2 de outubro de 2009

Tenho um senso apurado de irresponsabilidades
Não sei de tudo quase sempre quanto nunca

Manoel de Barros (Retrato do Artista quando Coisa – 1998)



Como eu poderia prever que toparia com uma criatura assim? Claro que não, tanto por não ser dada às previsões, ainda pela doçura do encontro com as palavras ‘manoelitas’...


Como ‘um passarinho me árvore’? Esse ‘passarinho me transgrediu para árvore ... ele mesmo me bosteia de dia e me desperta nas manhãs’. Depois dessa jamais um passarinho continuou a ser o que era, tanto mais as árvores que tomam forma de mim, assim não ridículo amar a árvore, ridículo sim ter na árvore ‘manoelita’ aquela habitual árvore. Não creio que esse poeta-pedra despreze a árvore do hábito, abismada fico na percepção de que ele tira outra árvore da própria árvore, sendo que uma nova e diferente, talvez tal como se tirou o fogo da árvore no atrito do aparente semelhante...

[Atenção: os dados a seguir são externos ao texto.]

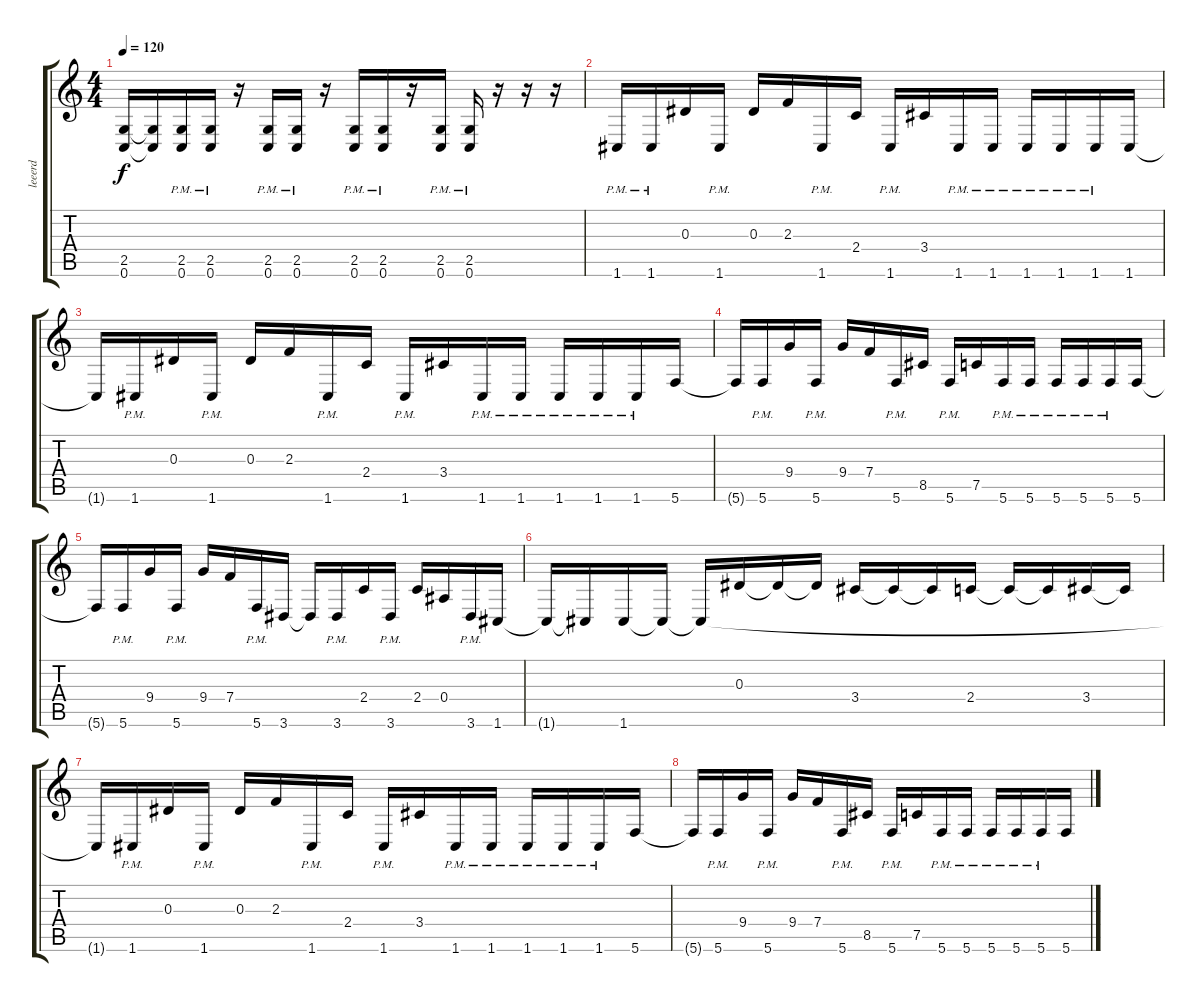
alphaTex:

\track ("leeerd" "leeerd") {instrument distortionguitar}
\staff {score tabs}
\tuning (C4 G3 Eb3 Bb2 F2 C2) {hide}
\ts (4 4)
\tempo 120
\clef g2
\ks c
(2.5 0.6).16{dy f} (2.5{t} 0.6{t}).16 (2.5{pm} 0.6{pm}).16 (2.5{pm} 0.6{pm}).16 r.16 (2.5{pm} 0.6{pm}).16 (2.5{pm} 0.6{pm}).16 r.16 (2.5{pm} 0.6{pm}).16 (2.5{pm} 0.6{pm}).16 r.16 (2.5{pm} 0.6{pm}).16 (2.5{pm} 0.6{pm}).16 r.16 r.16 r.16 |
1.6{pm}.16 1.6{pm}.16 0.3.16 1.6{pm}.16 0.3.16 2.3.16 1.6{pm}.16 2.4.16 1.6{pm}.16 3.4.16 1.6{pm}.16 1.6{pm}.16 1.6{pm}.16 1.6{pm}.16 1.6{pm}.16 1.6.16 |
1.6{t}.16 1.6{pm}.16 0.3.16 1.6{pm}.16 0.3.16 2.3.16 1.6{pm}.16 2.4.16 1.6{pm}.16 3.4.16 1.6{pm}.16 1.6{pm}.16 1.6{pm}.16 1.6{pm}.16 1.6{pm}.16 5.6.16 |
5.6{t}.16 5.6{pm}.16 9.4.16 5.6{pm}.16 9.4.16 7.4.16 5.6{pm}.16 8.5.16 5.6{pm}.16 7.5.16 5.6{pm}.16 5.6{pm}.16 5.6{pm}.16 5.6{pm}.16 5.6{pm}.16 5.6.16 |
5.6{t}.16 5.6{pm}.16 9.4.16 5.6{pm}.16 9.4.16 7.4.16 5.6{pm}.16 3.6.16 3.6{t}.16 3.6{pm}.16 2.4.16 3.6{pm}.16 2.4.16 0.4.16 3.6{pm}.16 1.6.16 |
1.6{t}.16 1.6{t}.16 1.6.16 1.6{t}.16 1.6{t}.16 0.3.16 0.3{t}.16 0.3{t}.16 3.4.16 3.4{t}.16 3.4{t}.16 2.4.16 2.4{t}.16 2.4{t}.16 3.4.16 3.4{t}.16 |
1.6{t}.16 1.6{pm}.16 0.3.16 1.6{pm}.16 0.3.16 2.3.16 1.6{pm}.16 2.4.16 1.6{pm}.16 3.4.16 1.6{pm}.16 1.6{pm}.16 1.6{pm}.16 1.6{pm}.16 1.6{pm}.16 5.6.16 |
5.6{t}.16 5.6{pm}.16 9.4.16 5.6{pm}.16 9.4.16 7.4.16 5.6{pm}.16 8.5.16 5.6{pm}.16 7.5.16 5.6{pm}.16 5.6{pm}.16 5.6{pm}.16 5.6{pm}.16 5.6{pm}.16 5.6.16
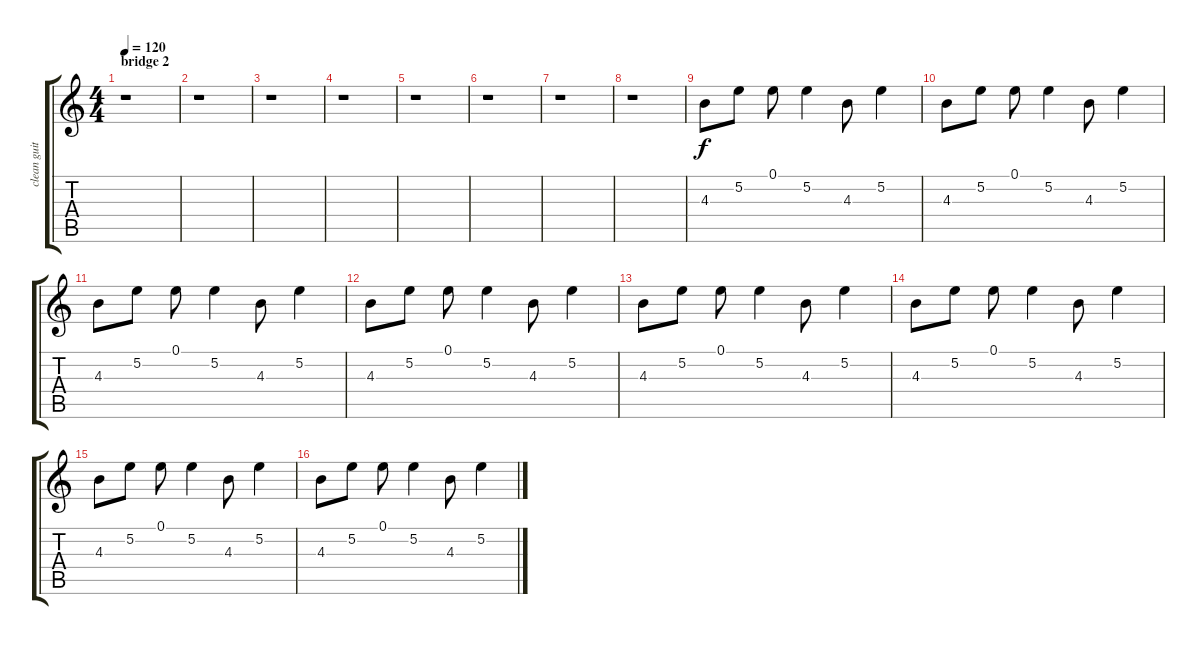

Como ser a 'irresponsabilidade'? Ah, não sentar no banquinho de madeira sem o ‘insossego’ de sentar em si mesmo. Puxa Manoel, fizeste do meu mundo o eterno movimento dos eus-outros, tanto para além do só humano, ou melhor, tanto por entre os não-humanos...


Como ‘vou deixando pedaços de mim no cisco’? Se assim, todos os ciscos me são e sou todo cisco, de modo que sou o todo e o todo me é. Loucura, o mundo me é. Por essa ficou devedor ao me enlouquecer. Vesti-me de árvore para chegar em você...


Como ‘Ilha Linguística’? Se não fosse a Rosa, que por instinto revestiu gravanha de espinhos, me dissesse que ‘sabedoria se tira das coisas que não existem’, na certa estaria eu ainda a ler suas páginas sem olhar para o mundo com olhos de quem busca ouvir o silêncio fotografado – o que não existe... será?